CAIRO: The Supreme Administrative Court ruled on Saturday in favor of exporting gas to Israel saying that the decision is the “sovereign decision of the state and a matter of national security.
This ruling overturns a former one by a lower administrative court in November 2008 to halt exports to Israel, a ruling that was never carried out by the government. A later ruling issued in February 2009 allowed exports to continue while the Supreme Administrative Court reviewed the previous ruling.
The court did say though that a review of the price at which the gas was exported was necessary, and that mechanisms should be put in place to ensure that local demand for natural gas was also being met.
The court canceled the directive number 100 for the year 2004 by the Minister of Petroleum that was the basis for the deal with Eastern Mediterranean Gas (EMG), the Egyptian-Israeli consortium that is selling the gas inside Israel.
The court ruled that the directive contained a number of procedural irregularities including the absence of a mechanism for periodic reviews and ignored the needs of the local market.
As such, members of the popular campaign against the export of natural gas to Israel proclaimed the ruling as a victory, because it cancelled the Minister’s directive and thus forced a reworking of the deal.
“The judge was shrewd, he separated between the decision to export gas and the conditions under which they can be exported, Abdallah Helmy from the campaign told Daily News Egypt, “now the government is forced to renegotiate the deal in a more transparent manner and at a better price.

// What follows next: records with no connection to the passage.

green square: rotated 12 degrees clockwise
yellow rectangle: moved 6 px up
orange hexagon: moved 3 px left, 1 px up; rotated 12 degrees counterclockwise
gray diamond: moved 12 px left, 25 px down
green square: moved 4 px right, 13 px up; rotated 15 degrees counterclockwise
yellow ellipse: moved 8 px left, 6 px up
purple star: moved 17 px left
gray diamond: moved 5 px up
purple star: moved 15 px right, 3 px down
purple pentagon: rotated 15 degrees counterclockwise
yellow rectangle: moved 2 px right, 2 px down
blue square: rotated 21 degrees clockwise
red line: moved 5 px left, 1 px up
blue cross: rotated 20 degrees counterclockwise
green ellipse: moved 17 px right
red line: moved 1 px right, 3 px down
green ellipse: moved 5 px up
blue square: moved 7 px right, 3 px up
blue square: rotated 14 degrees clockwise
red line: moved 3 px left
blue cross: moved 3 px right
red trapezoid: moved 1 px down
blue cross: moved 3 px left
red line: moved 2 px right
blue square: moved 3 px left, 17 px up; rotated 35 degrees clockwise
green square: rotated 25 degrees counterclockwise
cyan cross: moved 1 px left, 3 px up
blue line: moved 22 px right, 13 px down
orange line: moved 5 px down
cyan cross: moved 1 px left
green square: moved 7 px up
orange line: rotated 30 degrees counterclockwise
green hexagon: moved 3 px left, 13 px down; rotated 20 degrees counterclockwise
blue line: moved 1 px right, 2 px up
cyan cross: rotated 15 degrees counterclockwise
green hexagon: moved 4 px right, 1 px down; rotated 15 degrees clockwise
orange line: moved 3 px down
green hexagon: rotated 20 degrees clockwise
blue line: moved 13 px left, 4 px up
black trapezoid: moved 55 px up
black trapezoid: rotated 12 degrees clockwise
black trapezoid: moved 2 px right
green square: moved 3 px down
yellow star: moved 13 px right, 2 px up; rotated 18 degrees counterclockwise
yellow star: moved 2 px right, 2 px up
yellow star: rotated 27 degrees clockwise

Though Helmy admitted that some members of the campaign were against the export of gas to Israel on principle, he said the initial goal of the campaign was to protect local needs first and foremost and lobby for better prices on exports.
“After this ruling, the campaign has come to an end, he said, “though we will continue to scrutinize the government to see whether they implement the court’s decision.
Egypt’s natural gas is exported to Israel via the Egyptian/Israeli consortium EMG, a private energy consortium co-owned by businessman Hussein Salem and the Israeli Merhav Group. The gas is being exported to the Israeli Electric Company.
The deal was struck in a memorandum of understanding signed in 2005 between the two countries. The contract was initially for 15 years guaranteeing a supply of 1.7 billion cubic meters a year at the price of $1.5 per million BTU (British Thermal Units).
It was announced last July that a new 17-year deal had been signed between Egypt and Israel. The deal had been struck in 2007 and this time EMG would be supplying the gas to the Israeli company Dorad Energy.
The terms of the new deal stipulated the supply of around 12.5 – 16 billion cubic meters of gas to Dorad Energy over a period of 17 – 22 years at a cost of $2.1 – 3.3 billion.